Which rows below contain the word "Reporter"? Pull out each of them in full.
──────── Material for this task
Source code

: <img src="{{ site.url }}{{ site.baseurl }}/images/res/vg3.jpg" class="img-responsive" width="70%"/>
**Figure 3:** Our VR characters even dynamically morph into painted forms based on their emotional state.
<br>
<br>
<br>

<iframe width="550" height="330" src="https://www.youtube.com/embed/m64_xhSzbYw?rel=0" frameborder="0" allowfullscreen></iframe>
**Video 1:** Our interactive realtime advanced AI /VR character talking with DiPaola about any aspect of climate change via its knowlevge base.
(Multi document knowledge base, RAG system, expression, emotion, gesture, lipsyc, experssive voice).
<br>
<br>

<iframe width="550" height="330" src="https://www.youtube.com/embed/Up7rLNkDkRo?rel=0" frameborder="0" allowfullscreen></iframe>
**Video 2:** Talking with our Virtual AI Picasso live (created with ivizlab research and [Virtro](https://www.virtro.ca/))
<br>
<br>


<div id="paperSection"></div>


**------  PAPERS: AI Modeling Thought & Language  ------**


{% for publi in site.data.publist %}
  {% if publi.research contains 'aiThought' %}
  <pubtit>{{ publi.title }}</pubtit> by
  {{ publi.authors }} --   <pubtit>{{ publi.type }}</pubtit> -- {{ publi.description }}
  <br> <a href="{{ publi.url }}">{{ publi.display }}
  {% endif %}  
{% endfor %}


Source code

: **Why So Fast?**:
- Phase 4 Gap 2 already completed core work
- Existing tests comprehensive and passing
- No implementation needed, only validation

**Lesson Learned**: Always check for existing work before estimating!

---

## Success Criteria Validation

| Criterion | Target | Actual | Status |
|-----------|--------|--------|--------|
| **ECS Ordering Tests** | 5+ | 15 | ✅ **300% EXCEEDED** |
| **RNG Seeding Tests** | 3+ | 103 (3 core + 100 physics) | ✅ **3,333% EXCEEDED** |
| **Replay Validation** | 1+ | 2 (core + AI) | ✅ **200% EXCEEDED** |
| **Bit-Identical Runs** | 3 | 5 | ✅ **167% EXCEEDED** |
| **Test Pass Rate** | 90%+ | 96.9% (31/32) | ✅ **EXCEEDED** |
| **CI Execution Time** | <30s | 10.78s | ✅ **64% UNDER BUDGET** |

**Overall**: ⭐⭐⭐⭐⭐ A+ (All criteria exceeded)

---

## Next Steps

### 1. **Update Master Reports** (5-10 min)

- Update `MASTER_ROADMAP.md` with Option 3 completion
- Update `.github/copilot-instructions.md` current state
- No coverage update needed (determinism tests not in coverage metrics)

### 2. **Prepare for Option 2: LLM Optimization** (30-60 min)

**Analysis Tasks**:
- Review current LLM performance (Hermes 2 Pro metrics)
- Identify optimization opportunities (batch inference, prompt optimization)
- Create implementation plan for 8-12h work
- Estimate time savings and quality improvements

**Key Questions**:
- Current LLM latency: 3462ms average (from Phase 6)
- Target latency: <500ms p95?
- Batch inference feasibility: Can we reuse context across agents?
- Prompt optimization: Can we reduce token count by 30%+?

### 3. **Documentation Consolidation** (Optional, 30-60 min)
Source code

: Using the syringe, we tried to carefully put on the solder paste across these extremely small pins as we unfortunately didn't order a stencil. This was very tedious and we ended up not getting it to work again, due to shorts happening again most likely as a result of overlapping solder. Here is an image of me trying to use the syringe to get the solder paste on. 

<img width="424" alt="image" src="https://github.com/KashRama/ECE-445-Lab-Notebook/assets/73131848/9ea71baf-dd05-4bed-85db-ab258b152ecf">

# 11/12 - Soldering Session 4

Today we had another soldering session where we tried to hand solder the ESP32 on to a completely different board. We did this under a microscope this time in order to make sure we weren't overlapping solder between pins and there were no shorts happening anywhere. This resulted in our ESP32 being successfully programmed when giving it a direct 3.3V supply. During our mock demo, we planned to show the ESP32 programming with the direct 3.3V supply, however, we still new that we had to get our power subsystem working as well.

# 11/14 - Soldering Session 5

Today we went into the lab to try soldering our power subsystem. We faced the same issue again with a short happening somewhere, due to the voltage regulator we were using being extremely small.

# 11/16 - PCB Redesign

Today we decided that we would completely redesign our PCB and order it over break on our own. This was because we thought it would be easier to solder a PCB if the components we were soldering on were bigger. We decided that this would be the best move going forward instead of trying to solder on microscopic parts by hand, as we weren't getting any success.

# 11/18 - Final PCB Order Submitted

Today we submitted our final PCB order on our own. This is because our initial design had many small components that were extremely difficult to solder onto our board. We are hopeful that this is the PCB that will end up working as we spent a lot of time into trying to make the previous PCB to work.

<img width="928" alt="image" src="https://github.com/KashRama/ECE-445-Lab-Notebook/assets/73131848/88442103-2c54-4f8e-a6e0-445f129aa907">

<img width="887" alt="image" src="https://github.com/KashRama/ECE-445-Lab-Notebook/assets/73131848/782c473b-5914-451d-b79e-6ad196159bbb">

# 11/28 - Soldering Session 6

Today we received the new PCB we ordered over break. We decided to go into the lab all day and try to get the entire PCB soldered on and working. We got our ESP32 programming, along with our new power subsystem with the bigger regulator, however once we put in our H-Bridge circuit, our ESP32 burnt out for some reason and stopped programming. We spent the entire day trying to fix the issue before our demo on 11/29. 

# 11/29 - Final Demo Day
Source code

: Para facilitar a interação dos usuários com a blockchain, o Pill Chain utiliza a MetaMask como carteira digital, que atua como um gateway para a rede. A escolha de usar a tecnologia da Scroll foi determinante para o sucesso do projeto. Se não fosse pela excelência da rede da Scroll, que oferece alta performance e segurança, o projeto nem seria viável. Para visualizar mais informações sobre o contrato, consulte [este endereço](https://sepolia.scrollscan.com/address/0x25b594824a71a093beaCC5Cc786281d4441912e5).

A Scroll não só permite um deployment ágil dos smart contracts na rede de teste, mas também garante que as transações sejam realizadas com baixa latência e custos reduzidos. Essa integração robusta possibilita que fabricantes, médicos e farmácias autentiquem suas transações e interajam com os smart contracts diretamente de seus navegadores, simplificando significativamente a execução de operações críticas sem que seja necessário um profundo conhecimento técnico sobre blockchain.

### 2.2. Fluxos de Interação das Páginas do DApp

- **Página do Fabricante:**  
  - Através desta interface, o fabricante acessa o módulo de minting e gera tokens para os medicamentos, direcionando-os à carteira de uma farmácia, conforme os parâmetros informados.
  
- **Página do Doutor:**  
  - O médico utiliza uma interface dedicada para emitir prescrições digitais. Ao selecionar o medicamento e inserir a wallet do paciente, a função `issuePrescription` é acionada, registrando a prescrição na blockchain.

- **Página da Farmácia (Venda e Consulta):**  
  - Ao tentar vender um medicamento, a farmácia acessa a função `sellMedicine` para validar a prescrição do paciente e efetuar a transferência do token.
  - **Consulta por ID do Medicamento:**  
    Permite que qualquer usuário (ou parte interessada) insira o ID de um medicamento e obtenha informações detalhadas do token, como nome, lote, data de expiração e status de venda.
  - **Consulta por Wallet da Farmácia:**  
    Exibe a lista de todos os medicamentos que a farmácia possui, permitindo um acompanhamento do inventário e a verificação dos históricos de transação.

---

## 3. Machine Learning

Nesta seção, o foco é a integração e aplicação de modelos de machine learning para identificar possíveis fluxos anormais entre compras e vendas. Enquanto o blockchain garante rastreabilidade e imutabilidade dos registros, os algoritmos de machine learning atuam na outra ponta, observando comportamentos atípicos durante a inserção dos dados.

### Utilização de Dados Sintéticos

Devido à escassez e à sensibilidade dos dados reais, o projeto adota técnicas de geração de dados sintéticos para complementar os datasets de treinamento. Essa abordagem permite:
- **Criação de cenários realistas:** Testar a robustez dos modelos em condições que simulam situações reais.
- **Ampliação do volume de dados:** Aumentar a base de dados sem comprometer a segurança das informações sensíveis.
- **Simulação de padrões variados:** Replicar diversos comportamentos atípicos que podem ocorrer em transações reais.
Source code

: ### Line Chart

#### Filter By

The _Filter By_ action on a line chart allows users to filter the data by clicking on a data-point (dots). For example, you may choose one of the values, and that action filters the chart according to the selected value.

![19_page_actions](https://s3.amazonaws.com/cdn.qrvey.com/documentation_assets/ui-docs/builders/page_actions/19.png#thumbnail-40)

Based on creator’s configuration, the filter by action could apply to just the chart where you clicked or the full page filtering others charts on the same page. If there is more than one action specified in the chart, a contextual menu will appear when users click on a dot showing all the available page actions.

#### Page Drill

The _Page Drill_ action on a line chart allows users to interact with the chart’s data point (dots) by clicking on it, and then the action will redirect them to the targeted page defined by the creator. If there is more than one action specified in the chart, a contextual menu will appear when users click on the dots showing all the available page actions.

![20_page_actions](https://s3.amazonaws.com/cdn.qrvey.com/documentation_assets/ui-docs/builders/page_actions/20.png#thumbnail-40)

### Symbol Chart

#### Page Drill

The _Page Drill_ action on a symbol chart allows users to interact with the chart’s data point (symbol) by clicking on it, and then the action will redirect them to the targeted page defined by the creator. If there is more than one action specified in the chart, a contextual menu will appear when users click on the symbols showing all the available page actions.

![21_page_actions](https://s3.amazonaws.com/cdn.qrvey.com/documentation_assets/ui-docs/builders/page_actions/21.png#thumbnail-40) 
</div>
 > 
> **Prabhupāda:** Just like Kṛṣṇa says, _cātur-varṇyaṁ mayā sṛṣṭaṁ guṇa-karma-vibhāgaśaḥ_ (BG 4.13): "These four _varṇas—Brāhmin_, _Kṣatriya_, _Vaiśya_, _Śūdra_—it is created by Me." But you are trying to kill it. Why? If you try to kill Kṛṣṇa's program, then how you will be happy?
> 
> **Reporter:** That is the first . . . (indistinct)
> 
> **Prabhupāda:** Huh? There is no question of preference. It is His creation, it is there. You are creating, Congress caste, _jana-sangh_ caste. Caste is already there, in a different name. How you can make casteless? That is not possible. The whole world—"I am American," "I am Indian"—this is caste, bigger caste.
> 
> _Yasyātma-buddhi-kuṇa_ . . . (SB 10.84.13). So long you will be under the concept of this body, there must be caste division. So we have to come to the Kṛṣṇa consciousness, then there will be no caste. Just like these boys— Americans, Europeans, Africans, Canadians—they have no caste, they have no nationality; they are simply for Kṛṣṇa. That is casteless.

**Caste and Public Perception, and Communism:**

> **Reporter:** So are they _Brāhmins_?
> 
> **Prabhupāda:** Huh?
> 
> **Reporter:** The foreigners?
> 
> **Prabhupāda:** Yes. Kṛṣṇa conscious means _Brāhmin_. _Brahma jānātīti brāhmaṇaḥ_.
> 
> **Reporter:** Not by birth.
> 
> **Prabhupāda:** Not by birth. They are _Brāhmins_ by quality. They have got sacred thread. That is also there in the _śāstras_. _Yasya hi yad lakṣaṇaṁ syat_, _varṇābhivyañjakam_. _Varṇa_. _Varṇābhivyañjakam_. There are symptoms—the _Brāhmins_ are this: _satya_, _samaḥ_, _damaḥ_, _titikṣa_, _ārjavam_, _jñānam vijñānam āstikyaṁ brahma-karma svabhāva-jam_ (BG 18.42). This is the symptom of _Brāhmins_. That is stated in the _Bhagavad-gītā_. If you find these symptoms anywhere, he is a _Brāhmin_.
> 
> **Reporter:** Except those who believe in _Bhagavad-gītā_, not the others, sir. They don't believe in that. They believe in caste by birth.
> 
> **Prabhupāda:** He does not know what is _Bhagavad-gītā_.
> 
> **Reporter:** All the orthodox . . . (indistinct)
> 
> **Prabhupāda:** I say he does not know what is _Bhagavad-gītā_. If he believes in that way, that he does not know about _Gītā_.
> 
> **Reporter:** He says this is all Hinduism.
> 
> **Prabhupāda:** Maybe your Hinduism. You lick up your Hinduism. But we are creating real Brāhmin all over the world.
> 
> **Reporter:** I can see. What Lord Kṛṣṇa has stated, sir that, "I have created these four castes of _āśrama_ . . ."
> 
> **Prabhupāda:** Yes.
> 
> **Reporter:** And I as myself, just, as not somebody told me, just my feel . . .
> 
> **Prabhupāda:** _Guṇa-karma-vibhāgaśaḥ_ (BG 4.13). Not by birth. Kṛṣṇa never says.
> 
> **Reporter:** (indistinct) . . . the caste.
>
────────────────
* **Solution for this problem**:
> **Reporter:** That is the first . . . (indistinct)
> **Reporter:** So are they _Brāhmins_?
> **Reporter:** The foreigners?
> **Reporter:** Not by birth.
> **Reporter:** Except those who believe in _Bhagavad-gītā_, not the others, sir. They don't believe in that. They believe in caste by birth.
> **Reporter:** All the orthodox . . . (indistinct)
> **Reporter:** He says this is all Hinduism.
> **Reporter:** I can see. What Lord Kṛṣṇa has stated, sir that, "I have created these four castes of _āśrama_ . . ."
> **Reporter:** And I as myself, just, as not somebody told me, just my feel . . .
> **Reporter:** (indistinct) . . . the caste.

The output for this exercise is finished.